WEDNESDAY 22 JUNE 2016

Time for something of a different sort.

On 22 June 1986 Argentina defeated England 2-1 in the quarter-finals of the World Cup. Both Argentine goals were scored by their star striker, Diego Maradona. The first was the infamous “Hand of God” goal. The second, a few minutes later, is described as one of the best goals ever.

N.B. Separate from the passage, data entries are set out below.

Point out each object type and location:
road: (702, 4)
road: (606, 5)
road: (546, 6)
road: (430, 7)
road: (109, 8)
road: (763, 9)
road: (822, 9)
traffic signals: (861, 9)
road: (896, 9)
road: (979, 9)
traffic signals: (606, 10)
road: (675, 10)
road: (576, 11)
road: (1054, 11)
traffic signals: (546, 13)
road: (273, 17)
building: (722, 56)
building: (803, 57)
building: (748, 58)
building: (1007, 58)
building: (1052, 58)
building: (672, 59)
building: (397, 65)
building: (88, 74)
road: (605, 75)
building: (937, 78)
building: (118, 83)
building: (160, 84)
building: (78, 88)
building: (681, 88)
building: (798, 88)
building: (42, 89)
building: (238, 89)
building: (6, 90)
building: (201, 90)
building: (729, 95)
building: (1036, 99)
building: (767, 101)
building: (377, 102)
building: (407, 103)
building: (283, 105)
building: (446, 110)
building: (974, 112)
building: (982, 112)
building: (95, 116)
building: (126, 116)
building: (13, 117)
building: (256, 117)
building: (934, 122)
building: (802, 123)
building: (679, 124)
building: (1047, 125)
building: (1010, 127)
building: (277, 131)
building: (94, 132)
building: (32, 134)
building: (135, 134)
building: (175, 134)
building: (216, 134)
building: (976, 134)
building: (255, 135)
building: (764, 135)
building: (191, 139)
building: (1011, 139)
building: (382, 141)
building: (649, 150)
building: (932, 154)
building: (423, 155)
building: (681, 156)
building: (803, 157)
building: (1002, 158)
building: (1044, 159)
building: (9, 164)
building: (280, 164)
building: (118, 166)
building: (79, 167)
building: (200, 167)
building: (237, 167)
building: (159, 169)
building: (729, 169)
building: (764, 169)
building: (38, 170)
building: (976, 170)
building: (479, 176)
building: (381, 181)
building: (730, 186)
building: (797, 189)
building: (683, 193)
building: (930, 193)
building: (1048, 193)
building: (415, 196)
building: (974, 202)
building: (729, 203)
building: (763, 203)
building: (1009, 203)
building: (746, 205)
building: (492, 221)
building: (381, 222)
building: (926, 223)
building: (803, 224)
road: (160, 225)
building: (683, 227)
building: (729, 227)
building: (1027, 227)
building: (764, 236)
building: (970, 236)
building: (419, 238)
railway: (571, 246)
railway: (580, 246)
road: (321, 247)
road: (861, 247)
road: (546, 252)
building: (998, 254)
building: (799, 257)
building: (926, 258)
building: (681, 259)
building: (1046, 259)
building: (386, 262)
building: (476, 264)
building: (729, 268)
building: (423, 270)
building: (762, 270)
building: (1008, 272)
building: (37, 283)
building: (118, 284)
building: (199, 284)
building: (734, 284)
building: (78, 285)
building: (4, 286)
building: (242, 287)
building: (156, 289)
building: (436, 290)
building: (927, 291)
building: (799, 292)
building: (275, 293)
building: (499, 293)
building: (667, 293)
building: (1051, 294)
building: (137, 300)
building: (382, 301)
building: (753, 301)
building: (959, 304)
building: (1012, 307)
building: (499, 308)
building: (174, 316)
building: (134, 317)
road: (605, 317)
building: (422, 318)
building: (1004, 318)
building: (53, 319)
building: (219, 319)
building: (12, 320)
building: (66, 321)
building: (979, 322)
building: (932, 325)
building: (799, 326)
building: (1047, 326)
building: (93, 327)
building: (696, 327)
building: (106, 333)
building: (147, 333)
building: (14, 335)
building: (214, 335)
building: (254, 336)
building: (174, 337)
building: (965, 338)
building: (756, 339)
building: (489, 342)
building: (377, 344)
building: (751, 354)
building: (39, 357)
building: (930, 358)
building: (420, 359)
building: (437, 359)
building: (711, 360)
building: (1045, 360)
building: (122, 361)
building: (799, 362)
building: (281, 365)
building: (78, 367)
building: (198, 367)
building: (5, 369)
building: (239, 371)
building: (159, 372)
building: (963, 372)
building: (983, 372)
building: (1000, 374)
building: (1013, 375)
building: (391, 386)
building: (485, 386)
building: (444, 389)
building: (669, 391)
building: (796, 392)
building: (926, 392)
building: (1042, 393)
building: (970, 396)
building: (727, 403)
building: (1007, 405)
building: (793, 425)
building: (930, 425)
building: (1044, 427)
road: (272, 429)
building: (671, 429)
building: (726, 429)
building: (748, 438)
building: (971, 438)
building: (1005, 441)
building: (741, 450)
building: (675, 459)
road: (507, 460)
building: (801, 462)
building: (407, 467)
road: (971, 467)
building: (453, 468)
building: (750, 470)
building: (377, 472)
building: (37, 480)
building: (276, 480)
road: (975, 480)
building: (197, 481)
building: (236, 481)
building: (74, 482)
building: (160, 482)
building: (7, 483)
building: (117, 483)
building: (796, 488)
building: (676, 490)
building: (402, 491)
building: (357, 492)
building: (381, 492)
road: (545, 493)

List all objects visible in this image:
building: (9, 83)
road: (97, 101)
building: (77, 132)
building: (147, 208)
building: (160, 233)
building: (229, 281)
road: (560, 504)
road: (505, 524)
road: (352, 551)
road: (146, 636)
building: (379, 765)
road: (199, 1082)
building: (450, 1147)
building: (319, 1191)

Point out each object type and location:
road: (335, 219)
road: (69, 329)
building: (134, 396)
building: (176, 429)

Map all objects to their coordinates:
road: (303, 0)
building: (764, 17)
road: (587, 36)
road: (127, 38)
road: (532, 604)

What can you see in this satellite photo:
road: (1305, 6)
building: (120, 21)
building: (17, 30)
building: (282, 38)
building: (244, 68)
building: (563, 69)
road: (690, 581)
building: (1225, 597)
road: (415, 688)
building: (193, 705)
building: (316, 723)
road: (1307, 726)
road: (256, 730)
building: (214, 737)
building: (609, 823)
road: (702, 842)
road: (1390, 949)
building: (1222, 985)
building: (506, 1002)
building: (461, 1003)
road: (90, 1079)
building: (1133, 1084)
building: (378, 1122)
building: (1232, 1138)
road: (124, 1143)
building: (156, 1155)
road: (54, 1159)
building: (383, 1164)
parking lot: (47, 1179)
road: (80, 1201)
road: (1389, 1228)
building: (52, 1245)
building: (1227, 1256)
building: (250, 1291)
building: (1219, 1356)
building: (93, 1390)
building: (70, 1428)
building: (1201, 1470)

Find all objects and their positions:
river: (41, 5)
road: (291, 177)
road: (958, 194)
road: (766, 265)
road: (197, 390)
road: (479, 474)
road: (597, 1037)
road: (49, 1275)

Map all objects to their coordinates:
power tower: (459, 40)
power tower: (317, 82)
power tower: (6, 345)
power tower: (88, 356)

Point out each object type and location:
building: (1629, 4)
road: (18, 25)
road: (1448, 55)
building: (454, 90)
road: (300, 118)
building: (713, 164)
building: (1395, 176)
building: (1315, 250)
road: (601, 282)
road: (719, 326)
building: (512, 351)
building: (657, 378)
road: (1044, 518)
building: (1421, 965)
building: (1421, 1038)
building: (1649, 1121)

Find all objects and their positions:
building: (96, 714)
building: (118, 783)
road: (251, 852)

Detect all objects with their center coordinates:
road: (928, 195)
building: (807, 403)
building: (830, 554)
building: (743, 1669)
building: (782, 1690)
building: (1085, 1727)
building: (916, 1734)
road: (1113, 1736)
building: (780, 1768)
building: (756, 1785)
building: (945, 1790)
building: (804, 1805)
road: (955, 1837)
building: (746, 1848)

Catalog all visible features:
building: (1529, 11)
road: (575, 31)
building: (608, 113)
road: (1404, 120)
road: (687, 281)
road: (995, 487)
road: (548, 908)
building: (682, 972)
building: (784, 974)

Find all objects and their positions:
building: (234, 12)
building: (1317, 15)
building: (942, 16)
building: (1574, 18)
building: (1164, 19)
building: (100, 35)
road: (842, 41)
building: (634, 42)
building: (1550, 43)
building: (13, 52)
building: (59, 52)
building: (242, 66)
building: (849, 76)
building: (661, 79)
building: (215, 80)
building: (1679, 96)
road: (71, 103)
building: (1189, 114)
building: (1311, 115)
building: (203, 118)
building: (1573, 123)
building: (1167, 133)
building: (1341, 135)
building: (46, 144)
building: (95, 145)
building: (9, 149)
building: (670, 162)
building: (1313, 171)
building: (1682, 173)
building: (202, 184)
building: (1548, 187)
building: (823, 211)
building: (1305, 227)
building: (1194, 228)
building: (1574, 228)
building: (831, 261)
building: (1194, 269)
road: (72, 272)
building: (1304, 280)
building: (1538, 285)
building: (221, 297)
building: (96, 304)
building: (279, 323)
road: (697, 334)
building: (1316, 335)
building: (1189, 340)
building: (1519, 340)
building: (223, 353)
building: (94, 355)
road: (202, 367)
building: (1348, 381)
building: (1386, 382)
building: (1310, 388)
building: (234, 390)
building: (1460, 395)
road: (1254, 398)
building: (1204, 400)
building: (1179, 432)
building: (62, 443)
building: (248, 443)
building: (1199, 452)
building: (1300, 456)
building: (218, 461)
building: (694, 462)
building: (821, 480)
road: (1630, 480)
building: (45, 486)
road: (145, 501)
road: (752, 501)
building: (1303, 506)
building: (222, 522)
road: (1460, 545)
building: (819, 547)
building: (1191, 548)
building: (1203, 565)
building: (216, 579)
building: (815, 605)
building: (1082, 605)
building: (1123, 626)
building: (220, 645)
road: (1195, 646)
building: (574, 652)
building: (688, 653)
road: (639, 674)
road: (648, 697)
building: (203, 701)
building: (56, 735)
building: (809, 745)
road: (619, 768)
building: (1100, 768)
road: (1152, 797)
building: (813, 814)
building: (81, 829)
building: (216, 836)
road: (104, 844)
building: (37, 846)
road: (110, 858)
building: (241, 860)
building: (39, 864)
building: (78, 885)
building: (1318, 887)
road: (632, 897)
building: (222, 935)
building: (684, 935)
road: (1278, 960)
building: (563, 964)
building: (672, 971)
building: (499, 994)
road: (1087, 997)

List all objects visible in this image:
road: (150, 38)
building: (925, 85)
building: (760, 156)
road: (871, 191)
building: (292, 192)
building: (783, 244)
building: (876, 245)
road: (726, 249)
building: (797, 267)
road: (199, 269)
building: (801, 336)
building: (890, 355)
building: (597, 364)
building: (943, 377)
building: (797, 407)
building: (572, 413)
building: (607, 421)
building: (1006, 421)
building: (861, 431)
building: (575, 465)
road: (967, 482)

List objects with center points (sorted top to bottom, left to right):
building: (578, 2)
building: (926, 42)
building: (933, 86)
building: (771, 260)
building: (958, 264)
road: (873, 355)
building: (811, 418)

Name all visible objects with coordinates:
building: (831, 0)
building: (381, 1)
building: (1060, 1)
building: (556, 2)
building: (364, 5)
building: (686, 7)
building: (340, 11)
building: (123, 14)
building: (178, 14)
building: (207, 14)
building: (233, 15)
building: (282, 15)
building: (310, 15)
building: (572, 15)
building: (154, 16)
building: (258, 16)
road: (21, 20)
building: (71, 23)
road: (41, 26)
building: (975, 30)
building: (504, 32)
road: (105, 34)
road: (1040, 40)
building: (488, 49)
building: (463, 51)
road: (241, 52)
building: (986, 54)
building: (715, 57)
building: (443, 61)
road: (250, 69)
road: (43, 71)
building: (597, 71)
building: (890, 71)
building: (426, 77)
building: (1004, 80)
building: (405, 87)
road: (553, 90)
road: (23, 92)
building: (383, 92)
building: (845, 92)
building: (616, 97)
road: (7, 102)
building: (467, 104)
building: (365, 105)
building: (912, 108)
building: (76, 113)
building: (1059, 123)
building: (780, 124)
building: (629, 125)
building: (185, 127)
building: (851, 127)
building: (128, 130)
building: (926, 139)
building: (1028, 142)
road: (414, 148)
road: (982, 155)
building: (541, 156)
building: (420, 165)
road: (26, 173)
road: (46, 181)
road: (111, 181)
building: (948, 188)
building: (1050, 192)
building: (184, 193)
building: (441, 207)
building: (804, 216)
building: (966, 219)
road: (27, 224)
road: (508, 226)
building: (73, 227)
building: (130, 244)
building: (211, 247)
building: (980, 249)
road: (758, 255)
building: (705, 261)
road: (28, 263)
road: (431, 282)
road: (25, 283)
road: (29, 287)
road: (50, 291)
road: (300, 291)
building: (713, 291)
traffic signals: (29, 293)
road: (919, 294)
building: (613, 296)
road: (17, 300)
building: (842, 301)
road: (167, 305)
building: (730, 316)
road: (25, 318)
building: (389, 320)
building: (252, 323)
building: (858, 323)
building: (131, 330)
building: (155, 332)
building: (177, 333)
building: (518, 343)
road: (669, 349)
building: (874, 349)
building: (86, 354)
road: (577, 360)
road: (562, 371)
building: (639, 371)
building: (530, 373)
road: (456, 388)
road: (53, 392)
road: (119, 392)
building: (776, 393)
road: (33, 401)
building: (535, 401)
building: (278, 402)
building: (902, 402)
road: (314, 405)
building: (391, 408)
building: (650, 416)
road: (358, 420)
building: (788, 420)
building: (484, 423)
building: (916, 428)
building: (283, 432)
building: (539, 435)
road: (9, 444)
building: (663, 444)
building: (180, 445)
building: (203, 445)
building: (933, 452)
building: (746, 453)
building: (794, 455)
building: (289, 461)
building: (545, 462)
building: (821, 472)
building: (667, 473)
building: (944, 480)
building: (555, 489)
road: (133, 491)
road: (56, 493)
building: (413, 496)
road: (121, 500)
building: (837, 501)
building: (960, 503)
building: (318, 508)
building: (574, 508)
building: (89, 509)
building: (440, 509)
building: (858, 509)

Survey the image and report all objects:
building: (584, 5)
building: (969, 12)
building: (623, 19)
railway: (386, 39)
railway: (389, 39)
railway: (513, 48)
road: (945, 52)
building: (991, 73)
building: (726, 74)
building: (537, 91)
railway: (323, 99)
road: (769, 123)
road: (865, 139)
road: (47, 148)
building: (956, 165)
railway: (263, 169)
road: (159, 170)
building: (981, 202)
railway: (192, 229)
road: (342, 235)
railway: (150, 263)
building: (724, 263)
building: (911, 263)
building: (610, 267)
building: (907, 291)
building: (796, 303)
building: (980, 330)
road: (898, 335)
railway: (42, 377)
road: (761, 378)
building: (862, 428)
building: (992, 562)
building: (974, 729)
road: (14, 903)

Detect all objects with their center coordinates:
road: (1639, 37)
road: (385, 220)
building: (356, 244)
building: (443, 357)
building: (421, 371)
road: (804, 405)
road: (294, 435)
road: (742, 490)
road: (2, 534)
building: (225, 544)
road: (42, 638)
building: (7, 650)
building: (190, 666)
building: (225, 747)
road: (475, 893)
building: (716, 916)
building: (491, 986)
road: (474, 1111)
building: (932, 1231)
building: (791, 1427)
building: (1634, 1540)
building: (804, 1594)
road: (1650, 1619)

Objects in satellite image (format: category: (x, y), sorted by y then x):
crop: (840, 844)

Here is how Víctor Hugo Morales, a journalist from Uruguay, described the “Goal of the Century” in his commentary (credit to Wikipedia for the translation from Spanish):

“He’s going to pass it to Diego, there’s Maradona with it, two men on him, Maradona steps on the ball, there goes down the right flank the genius of world football, he leaves the wing and he’s going to pass it to Burruchaga … Always Maradona! Genius! Genius! Genius! There, there, there, there, there, there! Goaaaaaaaal! Goaaaaaaal! I want to cry, oh holy God, long live football! What a goal! Die-goal! Maradona! It’s to cry, excuse me! Maradona, in a memorable run, in the best play of all times! Little cosmic comet, which planet did you come from, to leave so many Englishmen behind, so that the country becomes a clenched fist crying for Argentina? Argentina 2, England 0! Die-goal, Die-goal, Diego Armando Maradona! Thank you, God, for football, for Maradona, for these tears, for this Argentina 2, England 0.”